На следующее утро, когда солнце еще не взошло и было относительно прохладно, к ветхому глинобитному домику, где квартировал Маньковский с женой, подкатила полуторка. Машину здесь уже ждали. Александр в форме, при оружии сидел, подперев голову руками, на табуретке в тесной затененной прихожей. Татьяна, его жена, женщина пышная, с крупным, но не потерявшим от этого обаятельности, лицом, обрамленным густыми русыми волосами, собранными сзади в пучок, с завидной обстоятельностью заканчивала укладку вещей мужа.
– Ну, кажется, ничего не забыла, – произнесла она с заметным удовольствием.

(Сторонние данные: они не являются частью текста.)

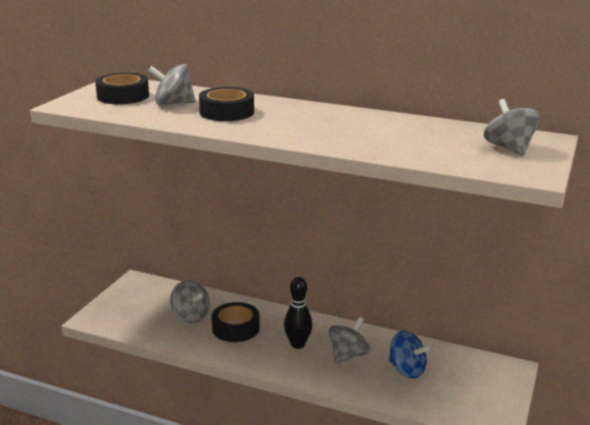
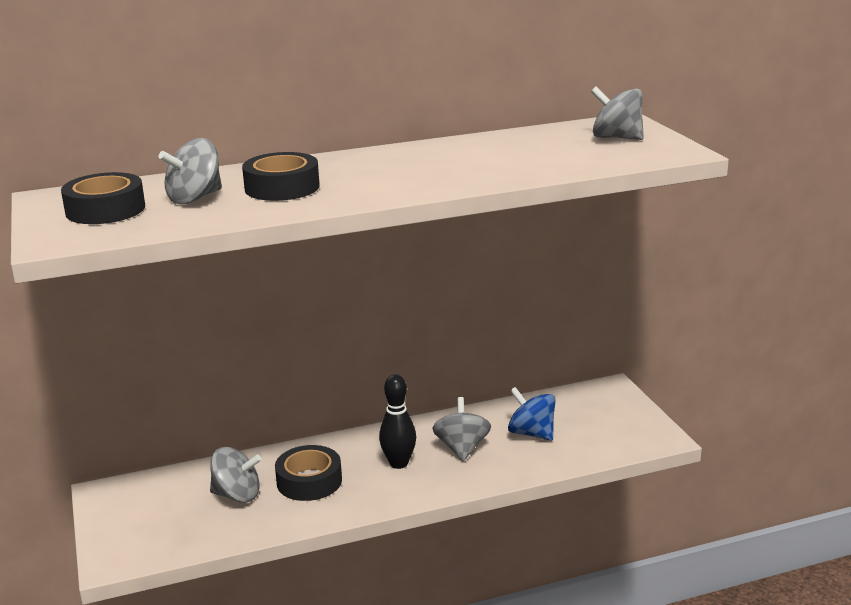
camera: 40 degrees left, 0 degrees up
blue spinning top [389,331,430,379] -> blue spinning top turned 135 degrees counterclockwise [508,387,556,441]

В этот момент раздался звук автомобильного клаксона. Маньковский посмотрел на часы, улыбнулся:
– Муса, как всегда, точен.
Маньковский вышел на улицу и удивился – кузов машины, приспособленный для перевозки людей, был пуст, хотя предполагалось, что вместе с ним поедет в Али-Байрамлы большая группа оперативников.
Муса, стройный азербайджанец, никогда, даже в самые жаркие дни, не расстававшийся с кожаной курткой, перехватил удивленный взгляд Маньковского.
– Э, – он резко поднял руки вверх, – сам думал, Александр Иосифович, много наших поедет. Прихожу, понимаешь, в гараж, говорят: Маньковского забирай, и все. Почему все? Что такое все? Вчера еще уехали, говорят, увезли, что надо.
– Ладно, уехали, так уехали, – Маньковский распахнул дверцу кабины.
Пейзаж навевал тоску и клонил ко сну. Но выбоины да голос Мусы не давали Александру заснуть. А то, что говорил шофер, все более возбуждало интерес следователя, вспыхнувший, как только он узнал, что оперативники уехали без него. В последнее время он отметил что-то неладное в отношении к нему начальства. Его выводы по ряду дел вызывали нескрываемое раздражение, особенно, если речь шла об освобождении людей из-под стражи. На его замечание о том, что дознание произведено неквалифицированно, что нет доказательств вины, следовало неизбежное и торопливое: оставляйте дело, мы сами разберемся. Не прошло незамеченным для следователя и желание непосредственных руководителей, того же Зобина, скрыть от него кое-какую информацию… Муса между тем сказал то, что особенно насторожило Маньковского.